Essas declarações nos incitam a estabelecer paralelos mais sólidos entre as intenções do curador com a teoria política do primeiro-ministro Tony Blair que com o conto de Guimarães Rosa, visto que a obviedade dos seus propósitos deslocou a Terceira Margem do Rio para um lugar independente (?) ou melhor, uma Via. E, como num passe de mágica, ensaiou reduzir o titulo do conto à categoria de slogan publicitário ao desprezar a intensidade dramatica de uma narrativa que penetra ...o mistério [que] não é para ser desvelado, senão como gerador de outros mistérios. in. Iolanda Cristina dos Santos/acima citado.

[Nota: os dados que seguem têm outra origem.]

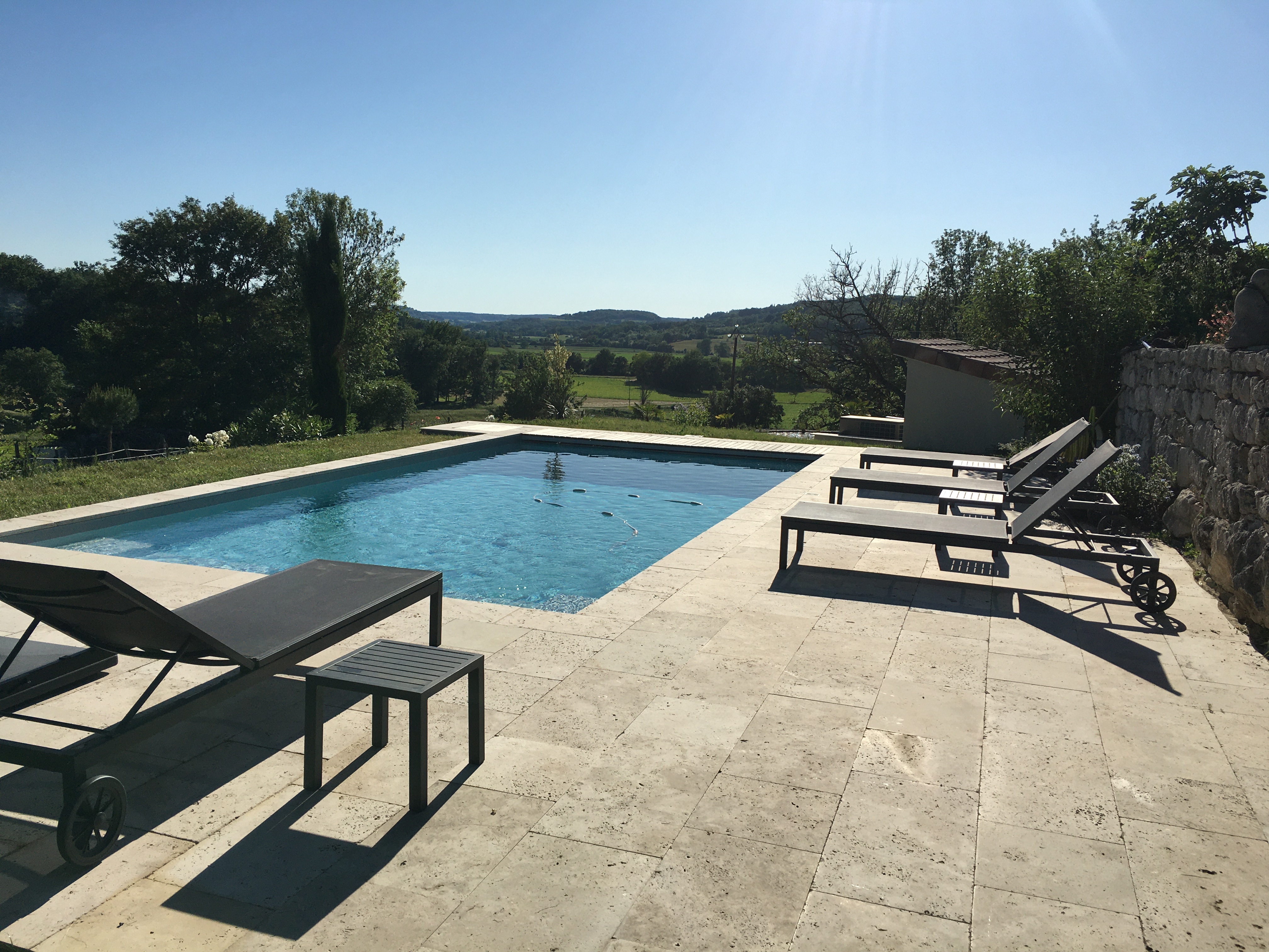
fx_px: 1063
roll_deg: -2.2
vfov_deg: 48.2
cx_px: 634
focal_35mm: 29
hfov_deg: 61.7
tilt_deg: -7.0
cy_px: 476
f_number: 2.2
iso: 25
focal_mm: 4.15
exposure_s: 1/3497
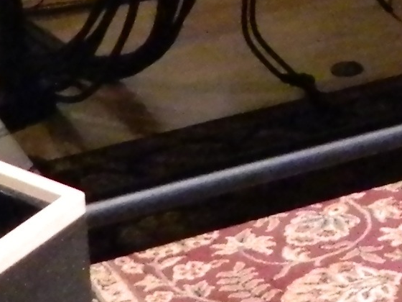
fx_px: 2241
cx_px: 782
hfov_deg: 9.6
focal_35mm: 193
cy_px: -330
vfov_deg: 7.4
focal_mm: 4.5
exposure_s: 1/8
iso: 800
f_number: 3.1
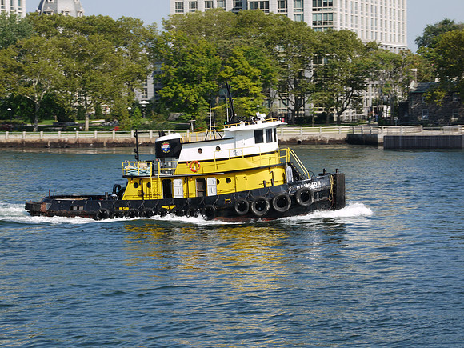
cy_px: 174
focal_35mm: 112
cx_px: 232
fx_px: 1501
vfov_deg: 13.2
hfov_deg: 17.6
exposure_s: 1/80
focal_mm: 56
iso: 100
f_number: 16
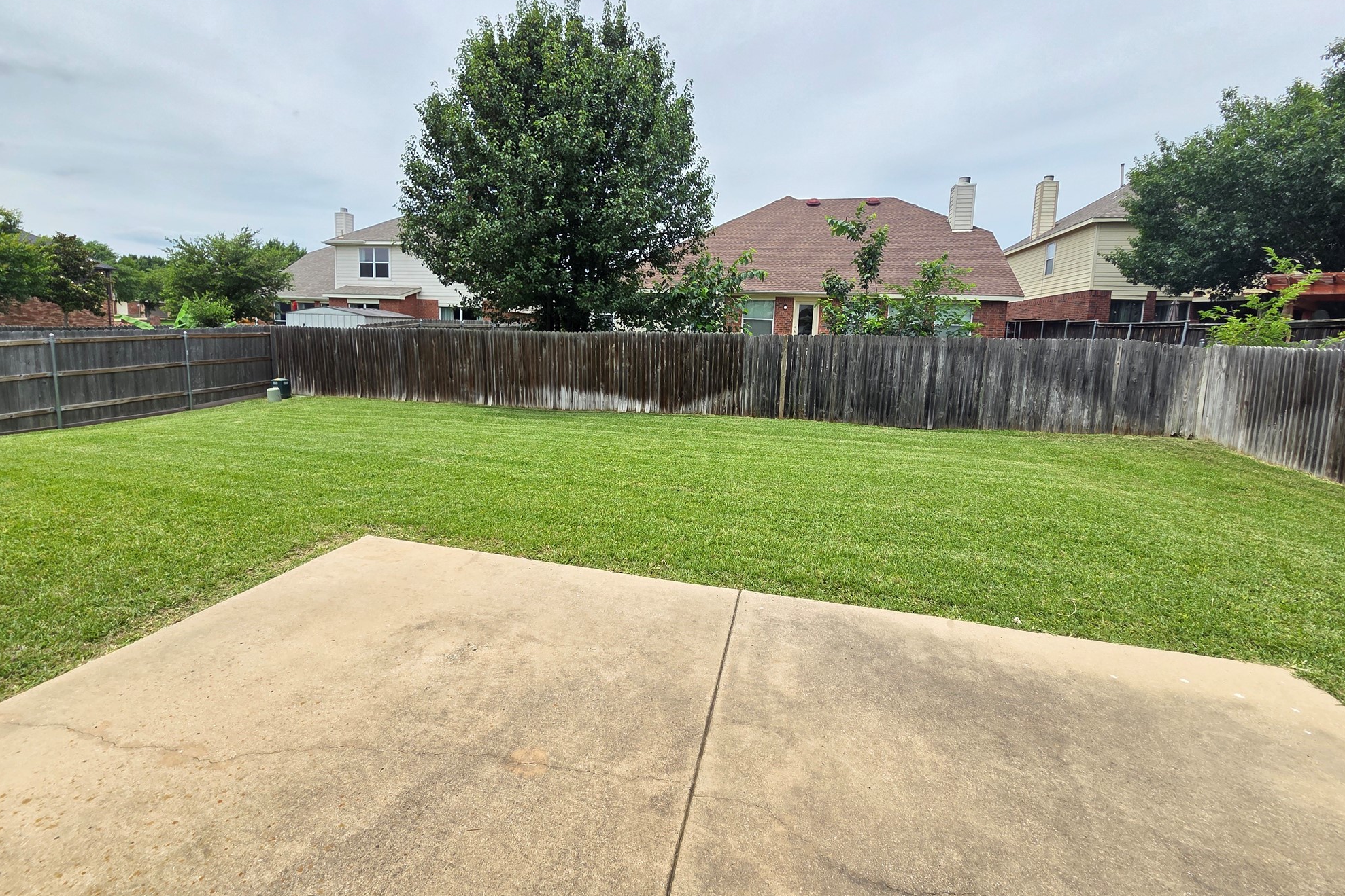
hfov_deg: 104.2
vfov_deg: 80.8
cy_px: 392
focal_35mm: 14
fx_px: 523
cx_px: 651
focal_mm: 2.2
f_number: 2.2
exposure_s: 1/1406
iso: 50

Por outro lado, esse equívoco nos permite entrever suas intenções de atuar, objetivamente, na fronteira política entre arte e publico e reflete aspetos da teoria da Terceira Via de Anthony Giddens, diretor da prestigiada London School of Economics e, segundo alguns, mentor intelectual do primeiro ministro Blair. Giddens, após seu livro Para Além da Esquerda e da Direita, publicou A Terceira Via. Curiosamente, Pérez – Barreiro, em sua entrevista ao jornal FSP colocou, na ordem inversa, os temas centrais dos dois mais celebres livros de Giddens. Coincidências? Ou apenas semelhanças com as definições, vagas e imprecisas, de um novo modelo político - terceira via – um mix de fundamentos da práxis marxista , liberalismo(neo) e mercado a ser experimentado em sociedades democráticas. Muitas criticas já foram feitas sobre os aspectos econômicos dessa proposta e muitos cientistas políticos questionam sua implantação no setor publico pelo mundo afora, outros, a podem utilizar como tema para gerenciar atividades no setor artístico cultural, que sabemos, sofre irresistível atração por teorias calcadas em utopias políticas. As citações de Pérez se encaixam, primorosas, como respostas as duas perguntas do Fórum do Arte Cidadania. O curador tem contribuído para ampliar os horizontes da arte? É possível existir independência no processo curatorial? O curador Gabriel Pérez-Barreiro não é o primeiro e, lamentavelmente, não será o ultimo a deixar essas questões vagando no espaço, até se diluírem no ar.